▸ **INPUT FOR THIS TASK**
========================================

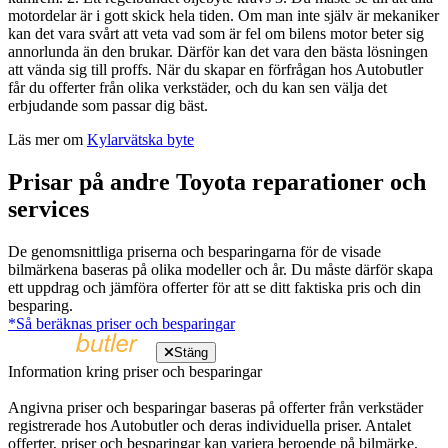
motordelar är i gott skick hela tiden. Om man inte själv är mekaniker
kan det vara svårt att veta vad som är fel om bilens motor beter sig
annorlunda än den brukar. Därför kan det vara den bästa lösningen
att vända sig till proffs. När du skapar en förfrågan hos Autobutler
får du offerter från olika verkstäder, och du kan sen välja det
erbjudande som passar dig bäst.
Läs mer om
Kylarvätska byte
Prisar på andre Toyota reparationer och
services
De genomsnittliga priserna och besparingarna för de visade
bilmärkena baseras på olika modeller och år. Du måste därför skapa
ett uppdrag och jämföra offerter för att se ditt faktiska pris och din
besparing.
*Så beräknas priser och besparingar
Stäng
Information kring priser och besparingar
Angivna priser och besparingar baseras på offerter från verkstäder
registrerade hos Autobutler och deras individuella priser. Antalet
offerter, priser och besparingar kan variera beroende på bilmärke,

========================================

▸ **WORK TO COMPLETE**
Within the material, count each line that includes the word "från", and give the total by itself.

▸ **EXERCISE RESULT**
2